E. Assumption 5: Abstract safety principles are effective in mitigating effects of software failures The fundamental high-level safety principles – redundancy, diversity, and defense-in-depth – are sometimes seen to offer reliable mitigation against all software failures. While some software failures are mitigated, the characteristics of softwarebased automation systems as described in II.A and II.B, combined with the way software-based systems are designed and utilized, mean that the abstract implementation of safety principles is not necessarily sufficient. The implementation of redundancy principle and consequent fulfillment of N+1 (or indeed N+X) fault criteria is designed to mitigate random failures, but it is often believed – or wished – to help against software failure, too. However, redundancy without separation and diversity is not effective for mitigating systematic failures. Diversification has been considered as an effective method against common cause failure. This is true for the mechanical devices, but for the software failures, the effectiveness and the possible extent of diversification is a complex question. For example, the diversification of safety functions could be designed to only mitigate function specification errors, and diverse functions might run on the same CPU. Also, the effectiveness of diversity without appropriate separation is poor, which is usually forgotten in the domain literature. The implementation of the defense in depth principle requires several different, independent defense lines, which use a different mechanism for mitigating the increasing consequence of an event. The current practice described in nuclear guidelines does not require an actual plant level defense-in-depth, but the defense model can vary between the technical domains, process systems, electrical systems and automation. The loss of function of automation of a defense line is usually mitigated by other defense lines by design. However, the consequences of spurious actuation of the automation of a given defense line vary case by case. Whether the defense-in-depth concept in use tolerates such events cannot be taken as a given.

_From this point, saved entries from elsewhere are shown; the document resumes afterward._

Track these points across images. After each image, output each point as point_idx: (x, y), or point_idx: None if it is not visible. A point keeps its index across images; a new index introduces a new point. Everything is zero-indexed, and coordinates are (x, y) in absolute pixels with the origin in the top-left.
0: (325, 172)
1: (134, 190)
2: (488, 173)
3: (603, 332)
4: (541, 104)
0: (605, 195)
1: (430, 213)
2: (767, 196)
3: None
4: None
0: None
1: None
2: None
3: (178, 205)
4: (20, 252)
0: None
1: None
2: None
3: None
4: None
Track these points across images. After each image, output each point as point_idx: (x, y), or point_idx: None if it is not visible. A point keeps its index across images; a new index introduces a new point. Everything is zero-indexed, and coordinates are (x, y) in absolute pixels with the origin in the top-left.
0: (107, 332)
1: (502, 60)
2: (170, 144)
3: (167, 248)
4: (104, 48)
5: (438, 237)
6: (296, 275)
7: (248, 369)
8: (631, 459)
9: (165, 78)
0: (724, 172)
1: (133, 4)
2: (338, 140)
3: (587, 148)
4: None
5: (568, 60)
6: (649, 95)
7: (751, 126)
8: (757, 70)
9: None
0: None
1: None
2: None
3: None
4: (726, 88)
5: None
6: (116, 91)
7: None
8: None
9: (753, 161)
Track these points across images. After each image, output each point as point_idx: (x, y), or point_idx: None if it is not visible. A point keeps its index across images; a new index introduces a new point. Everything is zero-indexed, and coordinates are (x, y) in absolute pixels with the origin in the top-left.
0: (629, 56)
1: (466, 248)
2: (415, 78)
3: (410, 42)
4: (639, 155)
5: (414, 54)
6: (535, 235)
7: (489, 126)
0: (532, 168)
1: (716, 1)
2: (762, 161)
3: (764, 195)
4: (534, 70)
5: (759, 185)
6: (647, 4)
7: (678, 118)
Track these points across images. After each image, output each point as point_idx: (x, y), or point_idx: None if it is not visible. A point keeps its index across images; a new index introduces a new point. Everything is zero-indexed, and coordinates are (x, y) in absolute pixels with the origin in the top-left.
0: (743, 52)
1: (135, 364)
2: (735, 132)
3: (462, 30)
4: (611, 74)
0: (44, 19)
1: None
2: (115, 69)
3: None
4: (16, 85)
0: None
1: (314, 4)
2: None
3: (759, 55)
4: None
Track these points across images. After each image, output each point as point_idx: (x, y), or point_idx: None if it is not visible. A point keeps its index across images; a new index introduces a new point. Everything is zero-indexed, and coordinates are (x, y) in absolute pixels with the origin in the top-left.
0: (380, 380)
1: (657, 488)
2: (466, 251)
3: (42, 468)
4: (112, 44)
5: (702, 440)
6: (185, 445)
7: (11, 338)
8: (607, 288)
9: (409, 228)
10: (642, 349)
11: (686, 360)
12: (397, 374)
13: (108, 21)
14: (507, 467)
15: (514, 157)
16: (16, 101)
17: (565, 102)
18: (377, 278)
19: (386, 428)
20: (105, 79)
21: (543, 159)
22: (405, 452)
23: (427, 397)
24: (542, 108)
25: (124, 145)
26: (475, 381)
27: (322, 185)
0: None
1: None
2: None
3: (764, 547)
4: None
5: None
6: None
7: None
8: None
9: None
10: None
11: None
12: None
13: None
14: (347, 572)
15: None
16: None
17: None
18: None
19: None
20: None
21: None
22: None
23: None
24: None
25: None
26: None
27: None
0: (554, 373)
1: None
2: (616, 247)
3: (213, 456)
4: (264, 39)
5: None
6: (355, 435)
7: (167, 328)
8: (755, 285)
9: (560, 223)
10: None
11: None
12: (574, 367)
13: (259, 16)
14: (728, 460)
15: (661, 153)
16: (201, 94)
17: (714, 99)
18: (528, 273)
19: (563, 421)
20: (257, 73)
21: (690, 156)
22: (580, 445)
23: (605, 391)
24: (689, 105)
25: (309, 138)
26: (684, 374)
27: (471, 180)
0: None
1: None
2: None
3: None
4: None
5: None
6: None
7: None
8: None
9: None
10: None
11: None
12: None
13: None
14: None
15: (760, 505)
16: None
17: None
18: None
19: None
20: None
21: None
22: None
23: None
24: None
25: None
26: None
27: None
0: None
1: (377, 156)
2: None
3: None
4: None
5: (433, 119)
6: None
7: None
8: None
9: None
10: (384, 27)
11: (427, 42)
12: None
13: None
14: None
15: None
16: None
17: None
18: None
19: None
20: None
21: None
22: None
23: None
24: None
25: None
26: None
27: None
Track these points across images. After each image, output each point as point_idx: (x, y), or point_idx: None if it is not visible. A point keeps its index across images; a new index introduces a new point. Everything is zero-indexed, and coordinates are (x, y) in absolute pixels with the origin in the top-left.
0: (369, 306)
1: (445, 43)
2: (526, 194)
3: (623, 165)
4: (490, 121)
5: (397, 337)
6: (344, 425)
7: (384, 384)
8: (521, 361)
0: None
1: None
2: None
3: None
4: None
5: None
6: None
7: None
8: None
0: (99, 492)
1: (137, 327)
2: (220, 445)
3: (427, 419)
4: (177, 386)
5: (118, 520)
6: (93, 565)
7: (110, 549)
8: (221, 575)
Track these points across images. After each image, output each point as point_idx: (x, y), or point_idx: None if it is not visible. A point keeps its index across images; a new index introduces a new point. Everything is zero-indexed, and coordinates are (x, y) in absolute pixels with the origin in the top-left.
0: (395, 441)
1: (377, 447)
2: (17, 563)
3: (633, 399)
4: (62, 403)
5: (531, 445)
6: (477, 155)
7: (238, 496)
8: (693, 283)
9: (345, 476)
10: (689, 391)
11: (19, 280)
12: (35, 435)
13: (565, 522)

D. Assumption 4: User interfaces and maintenance tools have smaller safety significance Centralizing user interfaces has been an ongoing trend in the nuclear domain ever since the Three Mile Island accident of 1979, where one of the root causes was identified to be HMI design oversights. It has so far been largely accepted in different national classification practices, even if not explicitly mentioned in regulation, that user interfaces can be of a lower safety class (SC) than the controlled system. E.g., in Finland, an SC2 (analogous to IEC 61226 cat A) protection system may be controlled by an SC3 user interface, and so on. The reasons for this allowance are historical: the operator as a human being cannot be credited to have SC2 reliability; hence an SC3 user interface will suffice. Additionally, the differences of the physical push buttons across safety classes are not considered to be major, and the potential impact of a single push button malfunctioning is limited in scope. The problem has been solvable by applying the single failure criterion. However, the quality requirements as well as the potential complexity of software-based user interfaces are considerably different. SC2 software has requirements for well-defined quality measures, such as independent V&V, whereas SC3 software has far fewer quality requirements. Moreover, the potential effect of a fault in the software is not necessarily limited to the same scope as a fault in a single push button. In the worst case, malfunction of a unified user interface could cause a malfunction of all controlled process systems. The same principles apply to maintenance units and file servers as well: they may be allowed to be of lower safety class than the systems they are associated with. They are considered to be “auxiliary or support systems”, which historically include, e.g., heating, ventilation and air cooling (HVAC) systems. Though the failure of HVAC systems will lead to the eventual failure of the main systems, the potential safety significance of such systems malfunctioning is quite different in comparison to maintenance units, which are designed to alter the code and parameters of automation systems.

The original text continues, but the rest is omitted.